Could you find every line in the records below that contains the word "APERTURE" and copy it?

Circuit design data:
((

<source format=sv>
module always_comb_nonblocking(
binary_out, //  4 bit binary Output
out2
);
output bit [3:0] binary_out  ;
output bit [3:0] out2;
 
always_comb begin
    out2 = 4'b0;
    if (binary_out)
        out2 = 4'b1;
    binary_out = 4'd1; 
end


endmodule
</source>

))
((

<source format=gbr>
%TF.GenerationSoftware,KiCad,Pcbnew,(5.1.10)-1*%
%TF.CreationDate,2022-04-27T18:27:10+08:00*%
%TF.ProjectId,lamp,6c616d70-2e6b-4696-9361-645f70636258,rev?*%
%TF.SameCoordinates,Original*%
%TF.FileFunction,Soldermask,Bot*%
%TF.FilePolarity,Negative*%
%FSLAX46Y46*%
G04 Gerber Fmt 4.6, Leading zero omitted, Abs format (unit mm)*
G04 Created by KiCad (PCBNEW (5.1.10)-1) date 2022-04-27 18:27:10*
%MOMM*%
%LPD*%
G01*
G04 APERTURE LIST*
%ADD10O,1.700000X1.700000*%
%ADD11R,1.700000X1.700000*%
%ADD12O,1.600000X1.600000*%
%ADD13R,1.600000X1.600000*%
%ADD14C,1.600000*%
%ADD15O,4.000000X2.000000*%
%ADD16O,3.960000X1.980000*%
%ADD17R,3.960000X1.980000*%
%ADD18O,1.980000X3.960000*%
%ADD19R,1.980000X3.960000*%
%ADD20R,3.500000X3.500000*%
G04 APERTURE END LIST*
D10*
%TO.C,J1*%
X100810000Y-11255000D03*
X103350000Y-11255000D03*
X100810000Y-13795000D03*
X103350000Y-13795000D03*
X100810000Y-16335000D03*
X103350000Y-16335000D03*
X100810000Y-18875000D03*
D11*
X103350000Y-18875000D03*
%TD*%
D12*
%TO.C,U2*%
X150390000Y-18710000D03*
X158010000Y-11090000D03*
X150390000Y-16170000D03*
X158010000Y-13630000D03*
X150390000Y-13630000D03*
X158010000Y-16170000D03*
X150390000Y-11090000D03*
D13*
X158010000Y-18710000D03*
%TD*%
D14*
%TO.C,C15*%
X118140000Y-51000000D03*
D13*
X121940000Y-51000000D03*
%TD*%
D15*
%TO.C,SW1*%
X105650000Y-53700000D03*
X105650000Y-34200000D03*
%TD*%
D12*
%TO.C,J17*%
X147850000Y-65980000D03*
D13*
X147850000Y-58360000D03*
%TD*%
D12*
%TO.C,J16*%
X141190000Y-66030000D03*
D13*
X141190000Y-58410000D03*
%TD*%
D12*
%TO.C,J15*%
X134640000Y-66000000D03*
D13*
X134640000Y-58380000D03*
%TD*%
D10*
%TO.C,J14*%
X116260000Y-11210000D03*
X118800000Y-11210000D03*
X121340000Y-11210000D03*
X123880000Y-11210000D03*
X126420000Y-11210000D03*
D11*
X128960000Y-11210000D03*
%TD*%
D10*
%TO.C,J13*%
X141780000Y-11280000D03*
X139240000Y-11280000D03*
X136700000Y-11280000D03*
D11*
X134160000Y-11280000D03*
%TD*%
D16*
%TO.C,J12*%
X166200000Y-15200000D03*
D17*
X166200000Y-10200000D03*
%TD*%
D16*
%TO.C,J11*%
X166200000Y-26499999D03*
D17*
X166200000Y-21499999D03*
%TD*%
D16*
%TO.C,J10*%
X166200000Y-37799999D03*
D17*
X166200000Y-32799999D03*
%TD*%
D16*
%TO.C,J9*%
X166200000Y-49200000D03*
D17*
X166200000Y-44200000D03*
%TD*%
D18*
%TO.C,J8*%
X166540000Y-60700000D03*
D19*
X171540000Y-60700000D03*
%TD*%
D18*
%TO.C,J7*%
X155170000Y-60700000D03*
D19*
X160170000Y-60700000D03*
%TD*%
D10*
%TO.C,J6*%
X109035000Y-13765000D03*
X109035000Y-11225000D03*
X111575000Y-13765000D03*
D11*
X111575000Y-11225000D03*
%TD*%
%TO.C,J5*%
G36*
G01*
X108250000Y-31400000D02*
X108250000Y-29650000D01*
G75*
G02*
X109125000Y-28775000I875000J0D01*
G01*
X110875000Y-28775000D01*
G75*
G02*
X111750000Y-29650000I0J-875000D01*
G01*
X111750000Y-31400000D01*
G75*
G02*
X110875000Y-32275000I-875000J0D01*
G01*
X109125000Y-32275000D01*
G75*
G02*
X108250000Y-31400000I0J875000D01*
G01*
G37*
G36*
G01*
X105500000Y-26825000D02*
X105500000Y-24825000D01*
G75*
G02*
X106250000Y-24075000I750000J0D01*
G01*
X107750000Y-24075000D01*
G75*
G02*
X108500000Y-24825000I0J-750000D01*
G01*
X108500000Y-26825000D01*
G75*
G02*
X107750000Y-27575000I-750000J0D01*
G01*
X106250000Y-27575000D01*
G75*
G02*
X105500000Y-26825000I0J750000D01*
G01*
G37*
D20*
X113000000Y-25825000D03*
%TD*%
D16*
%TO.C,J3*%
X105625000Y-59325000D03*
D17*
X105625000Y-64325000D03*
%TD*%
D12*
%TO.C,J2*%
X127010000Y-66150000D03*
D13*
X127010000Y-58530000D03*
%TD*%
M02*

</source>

))

• [TASK OUTPUT]:
G04 APERTURE LIST*
G04 APERTURE END LIST*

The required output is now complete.